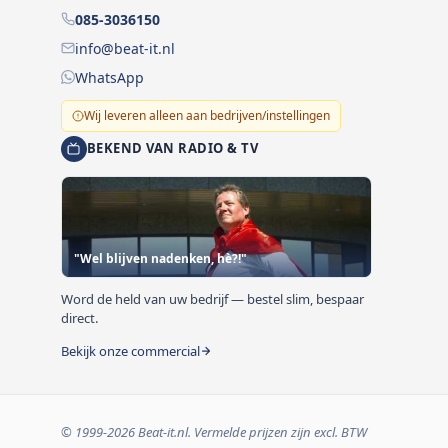
085-3036150
info@beat-it.nl
WhatsApp
Wij leveren alleen aan bedrijven/instellingen
BEKEND VAN RADIO & TV
"Wel blijven nadenken, hè?!"
Word de held van uw bedrijf — bestel slim, bespaar
direct.
Bekijk onze commercial
© 1999-2026 Beat-it.nl. Vermelde prijzen zijn excl. BTW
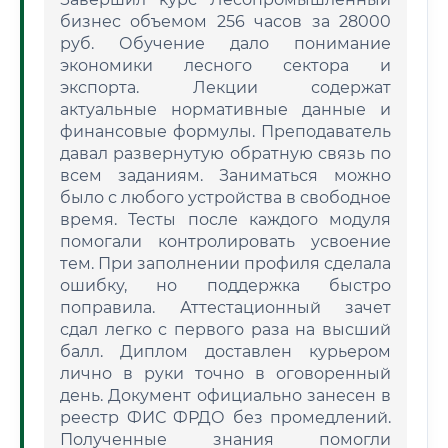
бизнес объемом 256 часов за 28000
руб. Обучение дало понимание
экономики лесного сектора и
экспорта. Лекции содержат
актуальные нормативные данные и
финансовые формулы. Преподаватель
давал развернутую обратную связь по
всем заданиям. Заниматься можно
было с любого устройства в свободное
время. Тесты после каждого модуля
помогали контролировать усвоение
тем. При заполнении профиля сделала
ошибку, но поддержка быстро
поправила. Аттестационный зачет
сдал легко с первого раза на высший
балл. Диплом доставлен курьером
лично в руки точно в оговоренный
день. Документ официально занесен в
реестр ФИС ФРДО без промедлений.
Полученные знания помогли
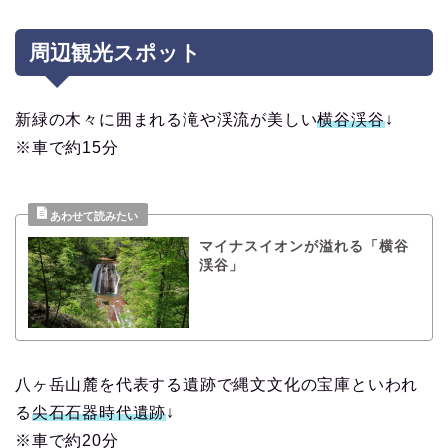
周辺観光スポット
新緑の木々に囲まれる滝や渓流が美しい
横谷渓谷
↓
※車で約15分
マイナスイオンが溢れる「横谷
渓谷」
八ヶ岳山麓を代表する遺跡で縄文文化の宝庫といわれ
る
尖石石器時代遺跡
↓
※車で約20分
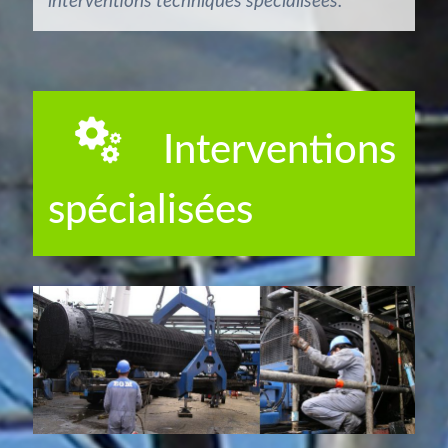
interventions techniques spécialisées.
Interventions
spécialisées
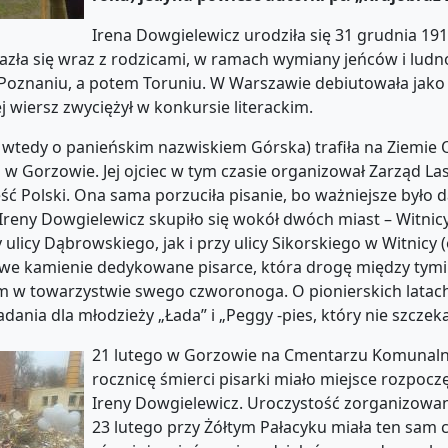
Irena Dowgielewicz urodziła się 31 grudnia 19
alazła się wraz z rodzicami, w ramach wymiany jeńców i ludno
w Poznaniu, a potem Toruniu. W Warszawie debiutowała jako
ej wiersz zwyciężył w konkursie literackim.
ze wtedy o panieńskim nazwiskiem Górska) trafiła na Ziemie
i w Gorzowie. Jej ojciec w tym czasie organizował Zarząd L
ć Polski. Ona sama porzuciła pisanie, bo ważniejsze było 
 Ireny Dowgielewicz skupiło się wokół dwóch miast – Witnicy
icy Dąbrowskiego, jak i przy ulicy Sikorskiego w Witnicy 
owe kamienie dedykowane pisarce, która drogę między tym
em w towarzystwie swego czworonoga. O pionierskich latac
ania dla młodzieży „Łada” i „Peggy -pies, który nie szczeka
21 lutego w Gorzowie na Cmentarzu Komunal
rocznicę śmierci pisarki miało miejsce rozpocz
Ireny Dowgielewicz. Uroczystość zorganizowa
23 lutego przy Żółtym Pałacyku miała ten sam ce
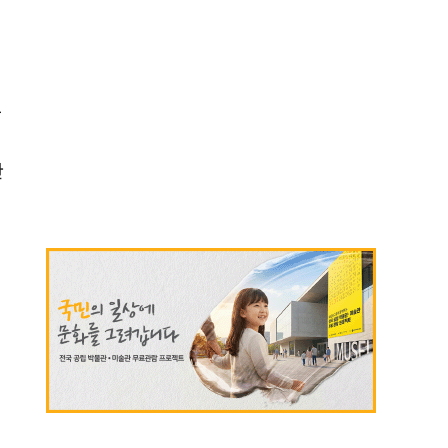
은
한
힌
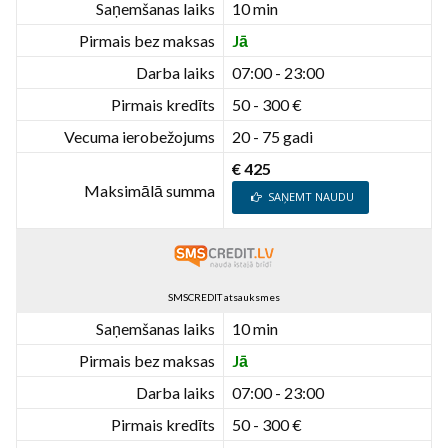
Saņemšanas laiks
10 min
Pirmais bez maksas
Jā
Darba laiks
07:00 - 23:00
Pirmais kredīts
50 - 300 €
Vecuma ierobežojums
20 - 75 gadi
€ 425
Maksimālā summa
SAŅEMT NAUDU
SMSCREDIT atsauksmes
Saņemšanas laiks
10 min
Pirmais bez maksas
Jā
Darba laiks
07:00 - 23:00
Pirmais kredīts
50 - 300 €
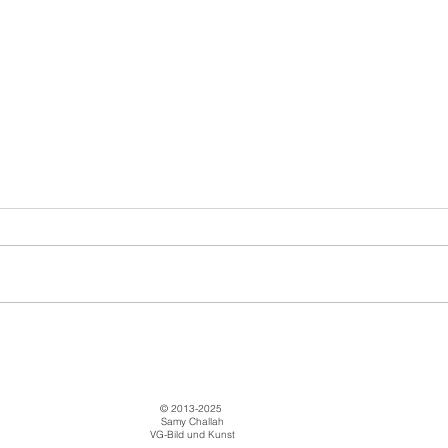
Mäuse
Mäu
© 2013-2025
Samy Challah
VG-Bild und Kunst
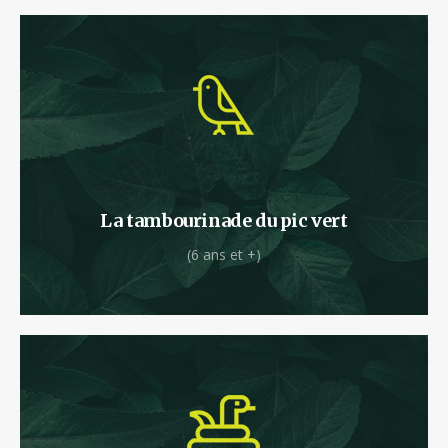
Laissez vous porter par la douce mélodie du
Pic vert.
La tambourinade du pic vert
(6 ans et +)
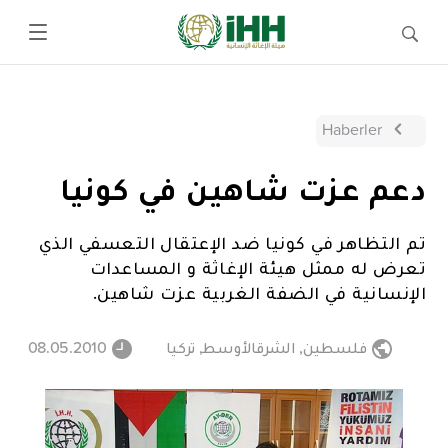
Haberler
دعم عزت شاهين في كونيا
تم التظاهر في كونيا ضد الإعتقال التعسفي الذي
تعرض له ممثل هيئة الإغاثة و المساعدات
الإنسانية في الضفة الغربية عزت شاهين.
فلسطين
,
الشرقالأوسط
,
تركيا
08.05.2010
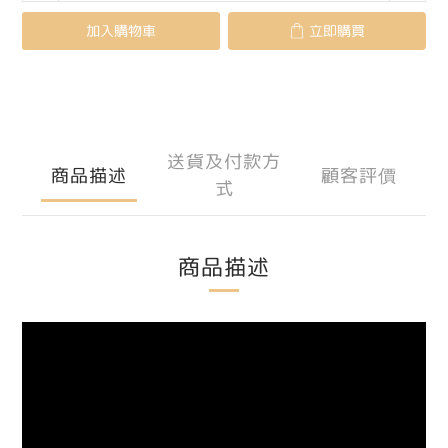
加入購物車
立即購買
送貨及付款方
商品描述
顧客評價
式
商品描述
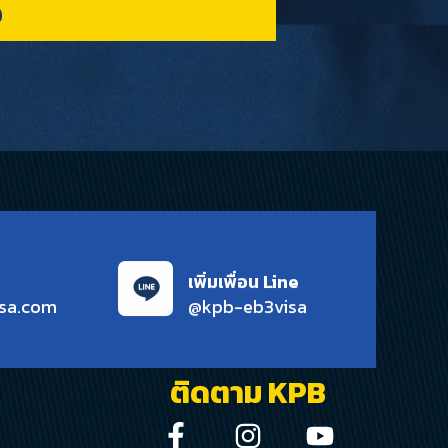
D
เพิ่มเพื่อน Line
sa.com
@kpb-eb3visa
ติดตาม KPB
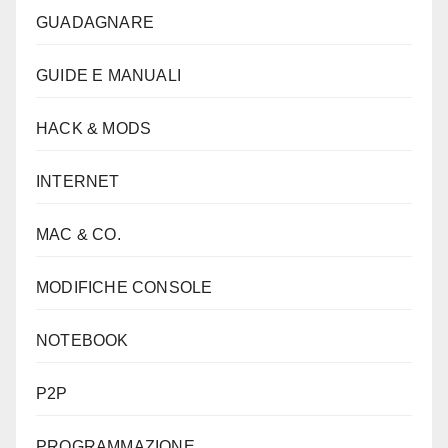
GUADAGNARE
GUIDE E MANUALI
HACK & MODS
INTERNET
MAC & CO.
MODIFICHE CONSOLE
NOTEBOOK
P2P
PROGRAMMAZIONE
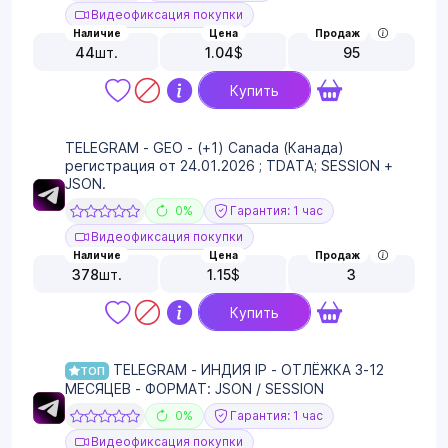
Видеофиксация покупки
Наличие
Цена
Продаж
44
шт.
1.04
$
95
Купить
TELEGRAM - GEO - (+1) Canada (Канада)
регистрация от 24.01.2026 ; TDATA; SESSION +
JSON.
0%
Гарантия: 1 час
Видеофиксация покупки
Наличие
Цена
Продаж
378
шт.
1.15
$
3
Купить
TELEGRAM - ИНДИЯ IP - ОТЛЁЖКА 3-12
ТОП
МЕСЯЦЕВ - ФОРМАТ: JSON / SESSION
0%
Гарантия: 1 час
Видеофиксация покупки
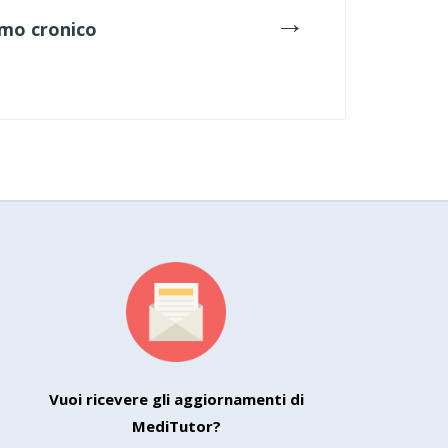
→
ismo cronico
Vuoi ricevere gli aggiornamenti di
MediTutor?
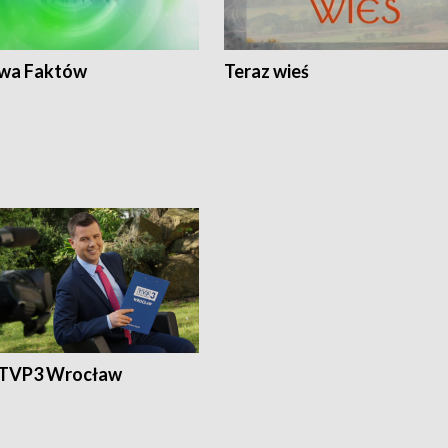
wa Faktów
Teraz wieś
 TVP3 Wrocław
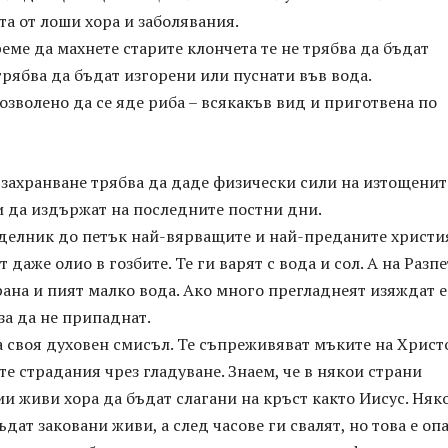
а от лоши хора и заболявания.
еме да махнете старите клончета те не трябва да бъдат
трябва да бъдат изгорени или пуснати във вода.
озволено да се яде риба – всякакъв вид и приготвена по
захранване трябва да даде физически сили на изтощенит
и да издържат на последните постни дни.
еделник до петък най-вярващите и най-преданите христ
 даже олио в гозбите. Те ги варят с вода и сол. А на Разп
рана и пият малко вода. Ако много прегладнеят изяждат 
 за да не припаднат.
 своя духовен смисъл. Те съпреживяват мъките на Христ
те страдания чрез гладуване. Знаем, че в някои страни
и живи хора да бъдат слагани на кръст както Иисус. Няк
ъдат заковани живи, а след часове ги свалят, но това е оп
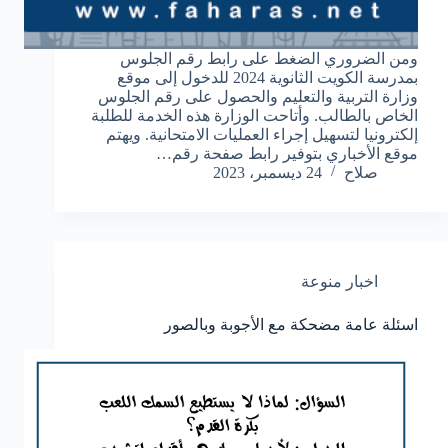
ومن الضروري الضغط على رابط رقم الجلوس
بمدرسة الكويت الثانوية 2024 للدخول إلى موقع
وزارة التربية والتعليم والحصول على رقم الجلوس
الخاص بالطالب. وأتاحت الوزارة هذه الخدمة للطلبة
إلكترونيا لتسهيل إجراء العمليات الامتحانية. ويهتم
موقع الأخباري بتوفير رابط صفحة رقم…
صلاح
24 ديسمبر، 2023
اخبار منوعة
اسئلة عامة مضحكة مع الأجوبة وبالصور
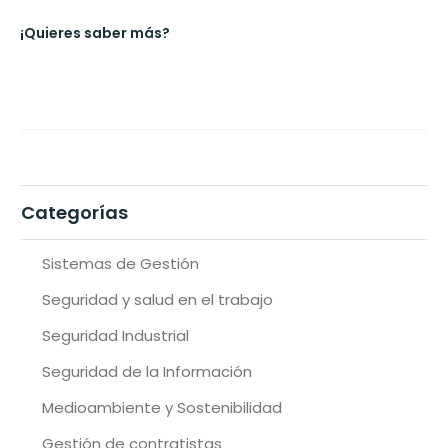
¡Quieres saber más?
Categorías
Sistemas de Gestión
Seguridad y salud en el trabajo
Seguridad Industrial
Seguridad de la Información
Medioambiente y Sostenibilidad
Gestión de contratistas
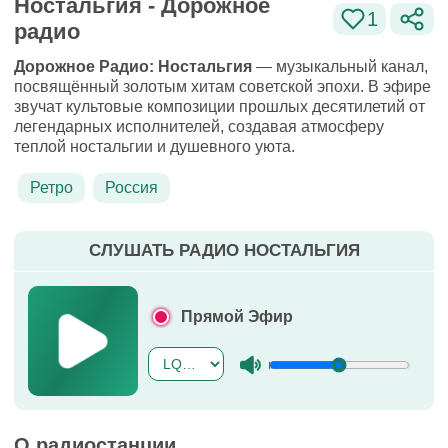
Ностальгия - Дорожное
1
радио
Дорожное Радио: Ностальгия
— музыкальный канал,
посвящённый золотым хитам советской эпохи. В эфире
звучат культовые композиции прошлых десятилетий от
легендарных исполнителей, создавая атмосферу
теплой ностальгии и душевного уюта.
Ретро
Россия
СЛУШАТЬ РАДИО НОСТАЛЬГИЯ
Прямой Эфир
О радиостанции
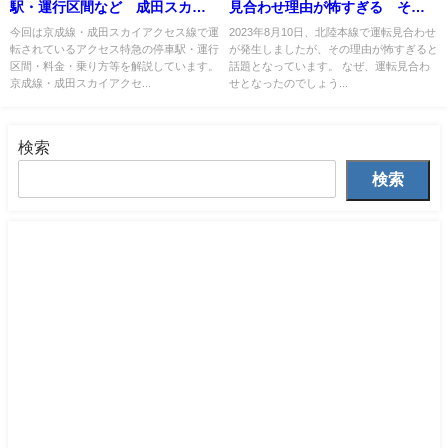
駅・運行区間など 成田スカイ
見合わせ理由が怖すぎる その
アクセス線にも直通運転
理由とは？
今回は京成線・成田スカイアクセス線で運
2023年8月10日、北陸本線で運転見合わせ
転されているアクセス特急の停車駅・運行
が発生しましたが、その理由が怖すぎると
区間・料金・乗り方等を解説しています。
話題となっています。 なぜ、運転見合わ
京成線・成田スカイアクセ...
せとなったのでしょう...
検索
検索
------------------------
Brief: The copy must reproduce the listing above verbatim and contain no pictures.

Your response:
085-3036150
info@beat-it.nl
WhatsApp
Wij leveren alleen aan bedrijven/instellingen
BEKEND VAN RADIO & TV
"Wel blijven nadenken, hè?!"
Word de held van uw bedrijf — bestel slim, bespaar
direct.
Bekijk onze commercial
© 1999-2026 Beat-it.nl. Vermelde prijzen zijn excl. BTW
бизнес объемом 256 часов за 28000
руб. Обучение дало понимание
экономики лесного сектора и
экспорта. Лекции содержат
актуальные нормативные данные и
финансовые формулы. Преподаватель
давал развернутую обратную связь по
всем заданиям. Заниматься можно
было с любого устройства в свободное
время. Тесты после каждого модуля
помогали контролировать усвоение
тем. При заполнении профиля сделала
ошибку, но поддержка быстро
поправила. Аттестационный зачет
сдал легко с первого раза на высший
балл. Диплом доставлен курьером
лично в руки точно в оговоренный
день. Документ официально занесен в
реестр ФИС ФРДО без промедлений.
Полученные знания помогли
周辺観光スポット
新緑の木々に囲まれる滝や渓流が美しい
横谷渓谷
↓
※車で約15分
マイナスイオンが溢れる「横谷
渓谷」
八ヶ岳山麓を代表する遺跡で縄文文化の宝庫といわれ
る
尖石石器時代遺跡
↓
※車で約20分
interventions techniques spécialisées.
Interventions
spécialisées
Irena Dowgielewicz urodziła się 31 grudnia 19
alazła się wraz z rodzicami, w ramach wymiany jeńców i ludno
w Poznaniu, a potem Toruniu. W Warszawie debiutowała jako
ej wiersz zwyciężył w konkursie literackim.
ze wtedy o panieńskim nazwiskiem Górska) trafiła na Ziemie
i w Gorzowie. Jej ojciec w tym czasie organizował Zarząd L
ć Polski. Ona sama porzuciła pisanie, bo ważniejsze było 
 Ireny Dowgielewicz skupiło się wokół dwóch miast – Witnicy
icy Dąbrowskiego, jak i przy ulicy Sikorskiego w Witnicy 
owe kamienie dedykowane pisarce, która drogę między tym
em w towarzystwie swego czworonoga. O pionierskich latac
ania dla młodzieży „Łada” i „Peggy -pies, który nie szczeka
21 lutego w Gorzowie na Cmentarzu Komunal
rocznicę śmierci pisarki miało miejsce rozpocz
Ireny Dowgielewicz. Uroczystość zorganizowa
23 lutego przy Żółtym Pałacyku miała ten sam ce
은
한
힌
Saņemšanas laiks
10 min
Pirmais bez maksas
Jā
Darba laiks
07:00 - 23:00
Pirmais kredīts
50 - 300 €
Vecuma ierobežojums
20 - 75 gadi
€ 425
Maksimālā summa
SAŅEMT NAUDU
SMSCREDIT atsauksmes
Saņemšanas laiks
10 min
Pirmais bez maksas
Jā
Darba laiks
07:00 - 23:00
Pirmais kredīts
50 - 300 €
Mäuse
Mäu
© 2013-2025
Samy Challah
VG-Bild und Kunst
Laissez vous porter par la douce mélodie du
Pic vert.
La tambourinade du pic vert
(6 ans et +)
Haberler
دعم عزت شاهين في كونيا
تم التظاهر في كونيا ضد الإعتقال التعسفي الذي
تعرض له ممثل هيئة الإغاثة و المساعدات
الإنسانية في الضفة الغربية عزت شاهين.
فلسطين
,
الشرقالأوسط
,
تركيا
08.05.2010
加入購物車
立即購買
送貨及付款方
商品描述
顧客評價
式
商品描述
D
เพิ่มเพื่อน Line
sa.com
@kpb-eb3visa
ติดตาม KPB
GUADAGNARE
GUIDE E MANUALI
HACK & MODS
INTERNET
MAC & CO.
MODIFICHE CONSOLE
NOTEBOOK
P2P
PROGRAMMAZIONE
Видеофиксация покупки
Наличие
Цена
Продаж
44
шт.
1.04
$
95
Купить
TELEGRAM - GEO - (+1) Canada (Канада)
регистрация от 24.01.2026 ; TDATA; SESSION +
JSON.
0%
Гарантия: 1 час
Видеофиксация покупки
Наличие
Цена
Продаж
378
шт.
1.15
$
3
Купить
TELEGRAM - ИНДИЯ IP - ОТЛЁЖКА 3-12
ТОП
МЕСЯЦЕВ - ФОРМАТ: JSON / SESSION
0%
Гарантия: 1 час
Видеофиксация покупки
→
ismo cronico
Vuoi ricevere gli aggiornamenti di
MediTutor?
wa Faktów
Teraz wieś
 TVP3 Wrocław
а от лоши хора и заболявания.
еме да махнете старите клончета те не трябва да бъдат
трябва да бъдат изгорени или пуснати във вода.
озволено да се яде риба – всякакъв вид и приготвена по
захранване трябва да даде физически сили на изтощенит
и да издържат на последните постни дни.
еделник до петък най-вярващите и най-преданите христ
 даже олио в гозбите. Те ги варят с вода и сол. А на Разп
рана и пият малко вода. Ако много прегладнеят изяждат 
 за да не припаднат.
 своя духовен смисъл. Те съпреживяват мъките на Христ
те страдания чрез гладуване. Знаем, че в някои страни
и живи хора да бъдат слагани на кръст както Иисус. Няк
ъдат заковани живи, а след часове ги свалят, но това е оп
ومن الضروري الضغط على رابط رقم الجلوس
بمدرسة الكويت الثانوية 2024 للدخول إلى موقع
وزارة التربية والتعليم والحصول على رقم الجلوس
الخاص بالطالب. وأتاحت الوزارة هذه الخدمة للطلبة
إلكترونيا لتسهيل إجراء العمليات الامتحانية. ويهتم
موقع الأخباري بتوفير رابط صفحة رقم…
صلاح
24 ديسمبر، 2023
اخبار منوعة
اسئلة عامة مضحكة مع الأجوبة وبالصور
¡Quieres saber más?
Categorías
Sistemas de Gestión
Seguridad y salud en el trabajo
Seguridad Industrial
Seguridad de la Información
Medioambiente y Sostenibilidad
Gestión de contratistas
Ностальгия - Дорожное
1
радио
Дорожное Радио: Ностальгия
— музыкальный канал,
посвящённый золотым хитам советской эпохи. В эфире
звучат культовые композиции прошлых десятилетий от
легендарных исполнителей, создавая атмосферу
теплой ностальгии и душевного уюта.
Ретро
Россия
СЛУШАТЬ РАДИО НОСТАЛЬГИЯ
Прямой Эфир
О радиостанции
駅・運行区間など 成田スカイ
見合わせ理由が怖すぎる その
アクセス線にも直通運転
理由とは？
今回は京成線・成田スカイアクセス線で運
2023年8月10日、北陸本線で運転見合わせ
転されているアクセス特急の停車駅・運行
が発生しましたが、その理由が怖すぎると
区間・料金・乗り方等を解説しています。
話題となっています。 なぜ、運転見合わ
京成線・成田スカイアクセ...
せとなったのでしょう...
検索
検索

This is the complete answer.